### TEXTO DEL EJERCICIO
# # # # # # #

Como no se quiere cambiar, nos adentramos en la lucha identitaria. Es ridículo. En la lucha por ver quienes son los más viejos, quienes tienen la nación más antigua, más legitima, más literaria y culta, pronto se plantarán banderas en Atapuerca. Pero que digo, ya se ha hecho, el nacionalismo vasco ha utilizado, -no es el primero-, la arqueología para defender sus tesis de ser un pueblo elegido. Algo validado por el caduco y conservador nacionalismo español del XIX, fundado a su vez en los mitos medievales, alimentados por los Austrias y Borbones, donde se habla de los vascos como los primeros españoles.

# # # # # # #

### LO QUE SE PIDE
Copia sin cambios el fragmento del texto sobre la lucha identitaria que va desde "Como no se quiere" hasta "los primeros españoles.".

# # # # # # #

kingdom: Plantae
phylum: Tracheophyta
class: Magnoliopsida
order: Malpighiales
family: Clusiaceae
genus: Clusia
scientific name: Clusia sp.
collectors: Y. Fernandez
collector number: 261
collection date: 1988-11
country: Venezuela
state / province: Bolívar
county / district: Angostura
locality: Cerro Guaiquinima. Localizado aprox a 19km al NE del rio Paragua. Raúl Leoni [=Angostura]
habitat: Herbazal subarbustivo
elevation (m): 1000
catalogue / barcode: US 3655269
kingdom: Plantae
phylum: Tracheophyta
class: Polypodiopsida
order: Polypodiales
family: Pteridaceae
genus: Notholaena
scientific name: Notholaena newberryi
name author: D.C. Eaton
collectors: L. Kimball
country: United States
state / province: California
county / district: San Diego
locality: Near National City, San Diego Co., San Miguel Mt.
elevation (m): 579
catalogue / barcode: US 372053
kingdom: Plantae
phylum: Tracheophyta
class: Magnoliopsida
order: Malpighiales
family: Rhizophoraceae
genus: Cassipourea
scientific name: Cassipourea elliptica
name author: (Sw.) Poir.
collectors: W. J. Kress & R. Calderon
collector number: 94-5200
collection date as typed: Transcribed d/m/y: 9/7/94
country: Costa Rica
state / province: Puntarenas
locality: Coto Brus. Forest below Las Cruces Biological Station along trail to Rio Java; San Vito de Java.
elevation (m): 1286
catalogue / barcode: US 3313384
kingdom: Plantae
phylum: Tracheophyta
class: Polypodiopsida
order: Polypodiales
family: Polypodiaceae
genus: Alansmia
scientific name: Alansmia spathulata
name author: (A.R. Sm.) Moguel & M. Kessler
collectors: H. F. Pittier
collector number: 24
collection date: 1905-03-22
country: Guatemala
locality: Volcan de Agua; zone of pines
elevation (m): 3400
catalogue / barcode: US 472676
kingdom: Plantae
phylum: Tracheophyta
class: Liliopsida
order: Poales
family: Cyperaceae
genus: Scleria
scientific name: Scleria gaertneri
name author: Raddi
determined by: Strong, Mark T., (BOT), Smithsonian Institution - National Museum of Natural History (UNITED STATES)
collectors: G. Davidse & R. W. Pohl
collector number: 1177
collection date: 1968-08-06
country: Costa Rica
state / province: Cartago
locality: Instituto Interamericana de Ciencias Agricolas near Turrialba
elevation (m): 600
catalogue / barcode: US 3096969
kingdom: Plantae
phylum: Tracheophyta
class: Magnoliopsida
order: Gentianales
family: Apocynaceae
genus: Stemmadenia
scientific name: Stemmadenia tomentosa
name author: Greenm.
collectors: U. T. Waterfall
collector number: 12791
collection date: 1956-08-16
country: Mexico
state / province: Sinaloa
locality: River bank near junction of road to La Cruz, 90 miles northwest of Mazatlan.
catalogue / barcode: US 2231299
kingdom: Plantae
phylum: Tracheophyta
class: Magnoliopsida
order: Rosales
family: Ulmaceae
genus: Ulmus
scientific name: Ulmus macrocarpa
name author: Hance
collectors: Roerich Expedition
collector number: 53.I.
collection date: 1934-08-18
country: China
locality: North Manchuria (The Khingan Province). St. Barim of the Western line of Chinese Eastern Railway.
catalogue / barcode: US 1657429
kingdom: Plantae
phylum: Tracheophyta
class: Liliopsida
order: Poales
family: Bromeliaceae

# # # # # # #

### SOLUCIÓN
Como no se quiere cambiar, nos adentramos en la lucha identitaria. Es ridículo. En la lucha por ver quienes son los más viejos, quienes tienen la nación más antigua, más legitima, más literaria y culta, pronto se plantarán banderas en Atapuerca. Pero que digo, ya se ha hecho, el nacionalismo vasco ha utilizado, -no es el primero-, la arqueología para defender sus tesis de ser un pueblo elegido. Algo validado por el caduco y conservador nacionalismo español del XIX, fundado a su vez en los mitos medievales, alimentados por los Austrias y Borbones, donde se habla de los vascos como los primeros españoles.